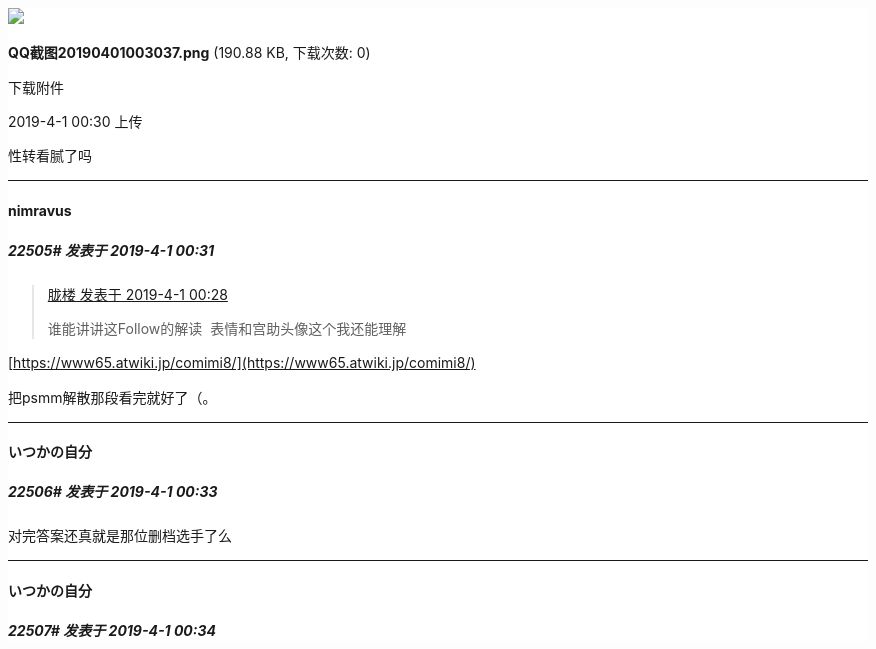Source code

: 


<img src="https://img.saraba1st.com/forum/201904/01/003055ssqjn5mmsl9ojlm2.png" referrerpolicy="no-referrer">


<strong>QQ截图20190401003037.png</strong> (190.88 KB, 下载次数: 0)

下载附件

2019-4-1 00:30 上传







性转看腻了吗







-----

####  nimravus  
##### 22505#       发表于 2019-4-1 00:31



<blockquote><a href="httphttps://bbs.saraba1st.com/2b/forum.php?mod=redirect&amp;goto=findpost&amp;pid=43116946&amp;ptid=1801966" target="_blank">胧楼 发表于 2019-4-1 00:28</a>

谁能讲讲这Follow的解读  表情和宫助头像这个我还能理解</blockquote>
[https://www65.atwiki.jp/comimi8/](https://www65.atwiki.jp/comimi8/)


把psmm解散那段看完就好了（。







-----

####  いつかの自分  
##### 22506#       发表于 2019-4-1 00:33




对完答案还真就是那位删档选手了么







-----

####  いつかの自分  
##### 22507#       发表于 2019-4-1 00:34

------------------------------

TASK DETAILS:
Reproduce the source text of the records above character for character, omitting the pictures from your answer.

EXERCISE ANSWER:
Source code

: 


<img src="https://img.saraba1st.com/forum/201904/01/003055ssqjn5mmsl9ojlm2.png" referrerpolicy="no-referrer">


<strong>QQ截图20190401003037.png</strong> (190.88 KB, 下载次数: 0)

下载附件

2019-4-1 00:30 上传







性转看腻了吗







-----

####  nimravus  
##### 22505#       发表于 2019-4-1 00:31



<blockquote><a href="httphttps://bbs.saraba1st.com/2b/forum.php?mod=redirect&amp;goto=findpost&amp;pid=43116946&amp;ptid=1801966" target="_blank">胧楼 发表于 2019-4-1 00:28</a>

谁能讲讲这Follow的解读  表情和宫助头像这个我还能理解</blockquote>
[https://www65.atwiki.jp/comimi8/](https://www65.atwiki.jp/comimi8/)


把psmm解散那段看完就好了（。







-----

####  いつかの自分  
##### 22506#       发表于 2019-4-1 00:33




对完答案还真就是那位删档选手了么







-----

####  いつかの自分  
##### 22507#       发表于 2019-4-1 00:34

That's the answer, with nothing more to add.